** Extracted text **
- - - - - - -

Most negative accounts generally fall off of your credit reports after seven to ten years. However, closed accounts in good standing can remain on your credit reports indefinitely.
A credit inquiry refers to an entry on your credit report indicating you have applied for new credit, insurance, or financing. Each of these actions triggers a company to pull your credit, and your credit score then dips a few points every time.
If you have just one or two hard inquiries listed, it will not have a major effect on your credit score. However, if you have several inquiries listed, the damage could really start to add up.
Plus, you might scare off potential lenders by making it look like you’re scrambling for credit. So it’s wise to be careful with the amount of credit card and loan applications you submit.
However, when you’re rate shopping, you can get a bit of leeway on inquiries, specifically for installment loans. For example, say you’re comparing auto loan offers. As long as you apply with multiple lenders within a few weeks, all of those hard inquiries on your credit report will only affect your credit score as a single credit check.
Hard inquiries only stay on your credit report for two years, and luckily, they only impact your credit score for one year. Still, check for accuracy in this section. In the instance you find an inquiry for a loan product you don’t remember applying for, you can lobby to have the item removed from your credit report.
You will also see soft credit inquiries listed in your credit report. Soft inquiries don’t affect your credit scores at all.
You should recognize any information contained in the consumer statement section because it comes directly from you. Whenever you file a dispute with one of the credit bureaus, and the subsequent investigation doesn’t resolve anything, you may submit a statement explaining your side of the situation.
Typically, you’re allowed 100 words. This gives you the chance to provide lenders with more information. However, do not overdo it with consumer statements. Too many can raise a red flag even if you feel like the case (or cases) didn’t end fairly.
The public records section deals with any judgments, tax liens, bankruptcies, or other public records available about you at the county, state, and federal levels. You’re likely to be very familiar with these particulars because they often involve court appearances, lawyers, paperwork, bureaucracy, and other headaches.

- - - - - - -

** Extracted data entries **

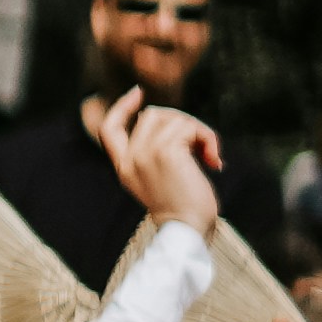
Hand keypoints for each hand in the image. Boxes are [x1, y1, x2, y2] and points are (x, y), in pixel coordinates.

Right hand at [98, 88, 220, 236]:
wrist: (187, 228)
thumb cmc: (182, 206)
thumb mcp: (159, 177)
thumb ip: (155, 152)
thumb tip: (169, 118)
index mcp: (124, 167)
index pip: (108, 130)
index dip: (121, 108)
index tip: (137, 92)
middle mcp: (130, 159)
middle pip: (153, 115)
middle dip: (181, 122)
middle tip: (199, 146)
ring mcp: (145, 155)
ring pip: (175, 118)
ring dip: (199, 131)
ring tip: (207, 155)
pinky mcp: (165, 152)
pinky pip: (190, 128)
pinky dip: (208, 139)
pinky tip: (213, 161)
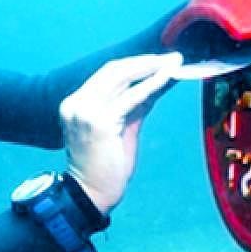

- - - - - - -

** About this exercise **
Pick up the passage on credit reports after its last sentence and continue it in the same style.

** Task output **
Any of these items will have an enormous impact on your credit score and stay on your credit report for seven years or more. So make sure that all the information here is correct. Otherwise, you’ll have unnecessary damage done to your credit history.
What information ISN’T on your credit report?
One of the most important things to realize about your credit report is that it does NOT contain your credit score.
It is your right and responsibility to review and potentially dispute any incorrect information on your credit report. However, credit scores typically need to be purchased separately, although you can sometimes view yours for free through a promotion from one of your credit cards or bank accounts.
Your FICO Score
The FICO score is the most common credit scoring model used by lenders. But, Experian, TransUnion, and Equifax have created an increasingly popular credit scoring model called the VantageScore to compete with FICO.
The most recent version of this is VantageScore 3.0. Many websites offer free educational credit scores, but the algorithms aren’t the same as the mainstream models. For this reason, the credit scores can vary greatly from the one your lender actually uses.
Remember that your credit report directly affects your credit score, but the two are separate items. So start by reviewing your credit report and making sure all the information there is accurate.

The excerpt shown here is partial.